Nevertheless, it is necessary for the many specialists to work together in order to avoid duplication and create synergies.

Risk management in complex companies
The system of order in risk management requires a systematic approach: on the one hand, it is a matter of taking risk-related aspects into account. On the other hand, the subject-specific contents and methods of individual sub-areas must be maintained.

 

If you place corporate risk management at the centre of a complex organisation and link it with the risk-based subsystems, you can find the solutions in the conception of the top-down and bottom-up approach. Corporate risk management is the top-down approach, which encompasses long-term survival, safeguarding the existence of the company, the "preservation of its existence" or - to use a very nice French expression - "pérennité" (perpetuity / sustainability). This approach is anchored in German stock corporation law in KonTraG § 91 (2) AktG ("developments that endanger the continued existence of the company").

 

Top management, i.e. the Board of Directors / Supervisory Board and the Executive Board, must deal with these risks regularly. In doing so, it must be ensured that the risks are correctly identified, analysed with their causes and effects, described in a comprehensible manner, correctly assessed and regularly controlled and monitored.

Risk management in daily business
Even if a risk does not threaten the existence of the company, it should have a certain "exceptionality" in order to stand out as a risk from day-to-day business. In day-to-day business, there are many disruptions, irregularities and deviations. Under no circumstances should these be made the subject of risk management or a risk-based approach, because this would create a huge bureaucracy that would not provide any benefit. Here, the instrument of continuous improvement must ensure that the performance processes are continuously improved and optimized.

 

A distinction must be made between this and error management. Errors can lead to a major safety risk due to a "chain of unfortunate circumstances". Here, dealing with errors is a method of risk management that is often referred to as "cri tical incidents reporting" or error reporting system.

 

As a rule, an organization has only a few risks that threaten its existence, perhaps about 10 in number. These include not only strategic risks of an organization, but also operational risks.

 

The analysis of incidents in terms of frequency of occurrence and their impact, illustrated in the following example with the financial dimension, is helpful for the allocation of possible deviations to risk management, to a risk-based sub-area or to daily business.

▶ TO DO
a) From the risk management text, list the kinds of occurrences it says are plentiful in day-to-day business.
b) Answer these from the risk management text:
(i) In which provision of German stock corporation law is the top-down approach anchored?
(ii) Roughly how many risks that threaten its existence does an organization usually have?
(iii) Which instrument must ensure that performance processes are continuously improved and optimized?

▶ DATA
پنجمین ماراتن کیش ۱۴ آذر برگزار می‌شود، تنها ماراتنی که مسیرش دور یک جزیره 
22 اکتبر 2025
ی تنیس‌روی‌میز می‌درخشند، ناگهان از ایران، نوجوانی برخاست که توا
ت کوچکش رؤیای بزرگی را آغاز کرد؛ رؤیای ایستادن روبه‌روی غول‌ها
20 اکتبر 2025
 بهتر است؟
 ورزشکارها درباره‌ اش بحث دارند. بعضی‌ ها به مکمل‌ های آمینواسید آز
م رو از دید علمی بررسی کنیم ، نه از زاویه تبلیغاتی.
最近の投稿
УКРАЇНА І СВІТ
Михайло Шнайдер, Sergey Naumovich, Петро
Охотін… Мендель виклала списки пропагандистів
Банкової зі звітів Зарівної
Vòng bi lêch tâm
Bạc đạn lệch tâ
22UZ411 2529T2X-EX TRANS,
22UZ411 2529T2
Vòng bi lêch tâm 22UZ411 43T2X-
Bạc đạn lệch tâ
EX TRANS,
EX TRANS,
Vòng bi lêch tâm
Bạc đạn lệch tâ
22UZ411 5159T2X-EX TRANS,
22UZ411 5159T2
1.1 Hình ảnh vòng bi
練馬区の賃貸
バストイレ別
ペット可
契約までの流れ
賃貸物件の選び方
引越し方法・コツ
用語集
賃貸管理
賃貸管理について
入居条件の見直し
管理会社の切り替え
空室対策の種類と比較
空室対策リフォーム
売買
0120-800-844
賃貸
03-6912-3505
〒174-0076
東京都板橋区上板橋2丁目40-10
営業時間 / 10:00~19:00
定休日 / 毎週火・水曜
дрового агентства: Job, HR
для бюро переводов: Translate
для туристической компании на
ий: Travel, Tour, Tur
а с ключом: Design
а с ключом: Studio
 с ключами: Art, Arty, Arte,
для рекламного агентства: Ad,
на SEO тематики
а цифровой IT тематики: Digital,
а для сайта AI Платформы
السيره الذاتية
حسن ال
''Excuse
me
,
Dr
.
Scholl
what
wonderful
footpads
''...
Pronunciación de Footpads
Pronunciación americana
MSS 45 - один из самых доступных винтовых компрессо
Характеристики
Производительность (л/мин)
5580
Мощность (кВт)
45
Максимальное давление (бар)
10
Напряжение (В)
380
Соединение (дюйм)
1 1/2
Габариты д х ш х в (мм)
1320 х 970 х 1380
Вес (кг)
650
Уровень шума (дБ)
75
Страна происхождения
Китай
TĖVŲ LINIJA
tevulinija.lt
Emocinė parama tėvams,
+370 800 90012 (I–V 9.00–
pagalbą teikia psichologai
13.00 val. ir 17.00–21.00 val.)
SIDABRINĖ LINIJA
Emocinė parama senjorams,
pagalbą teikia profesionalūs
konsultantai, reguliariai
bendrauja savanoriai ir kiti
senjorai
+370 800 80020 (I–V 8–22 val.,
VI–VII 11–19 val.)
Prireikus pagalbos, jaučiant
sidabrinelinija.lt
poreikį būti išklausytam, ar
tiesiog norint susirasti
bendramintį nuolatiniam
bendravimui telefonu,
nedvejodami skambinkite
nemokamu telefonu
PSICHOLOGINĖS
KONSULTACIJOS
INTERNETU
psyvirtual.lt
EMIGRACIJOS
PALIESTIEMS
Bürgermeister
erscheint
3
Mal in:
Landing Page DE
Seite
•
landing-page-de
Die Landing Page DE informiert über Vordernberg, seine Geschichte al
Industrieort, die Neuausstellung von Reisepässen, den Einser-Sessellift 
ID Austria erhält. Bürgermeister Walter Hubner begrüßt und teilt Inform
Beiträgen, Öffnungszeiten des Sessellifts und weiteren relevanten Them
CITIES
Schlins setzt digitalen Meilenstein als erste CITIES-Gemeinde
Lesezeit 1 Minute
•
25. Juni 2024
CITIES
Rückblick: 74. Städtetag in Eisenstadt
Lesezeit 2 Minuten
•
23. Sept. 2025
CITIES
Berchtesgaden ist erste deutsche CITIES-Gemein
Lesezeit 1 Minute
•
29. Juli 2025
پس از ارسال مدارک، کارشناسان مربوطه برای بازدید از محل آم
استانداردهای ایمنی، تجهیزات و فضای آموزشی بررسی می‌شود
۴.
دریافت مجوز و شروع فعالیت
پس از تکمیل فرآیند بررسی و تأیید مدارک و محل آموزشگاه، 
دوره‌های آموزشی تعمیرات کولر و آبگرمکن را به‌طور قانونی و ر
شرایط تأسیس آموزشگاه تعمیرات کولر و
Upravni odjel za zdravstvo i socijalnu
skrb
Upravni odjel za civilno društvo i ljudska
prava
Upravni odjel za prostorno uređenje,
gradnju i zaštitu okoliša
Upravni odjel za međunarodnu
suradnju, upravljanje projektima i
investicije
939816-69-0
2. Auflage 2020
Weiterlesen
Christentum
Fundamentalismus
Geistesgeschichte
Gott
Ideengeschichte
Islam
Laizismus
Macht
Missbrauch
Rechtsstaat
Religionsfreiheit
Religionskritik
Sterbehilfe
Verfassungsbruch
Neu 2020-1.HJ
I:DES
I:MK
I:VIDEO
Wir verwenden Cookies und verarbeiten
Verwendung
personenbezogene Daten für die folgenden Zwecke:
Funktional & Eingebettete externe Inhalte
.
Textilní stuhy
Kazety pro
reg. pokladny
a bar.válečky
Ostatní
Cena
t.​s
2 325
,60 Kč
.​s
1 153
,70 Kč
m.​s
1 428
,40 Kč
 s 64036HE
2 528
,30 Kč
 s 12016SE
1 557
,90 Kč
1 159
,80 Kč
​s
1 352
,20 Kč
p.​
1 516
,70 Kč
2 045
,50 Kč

▶ ANSWERS BY ITEM NUMBER
a)
- Disruptions
- Irregularities
- Deviations

b)
(i) KonTraG § 91 (2) AktG
(ii) About 10
(iii) Continuous improvement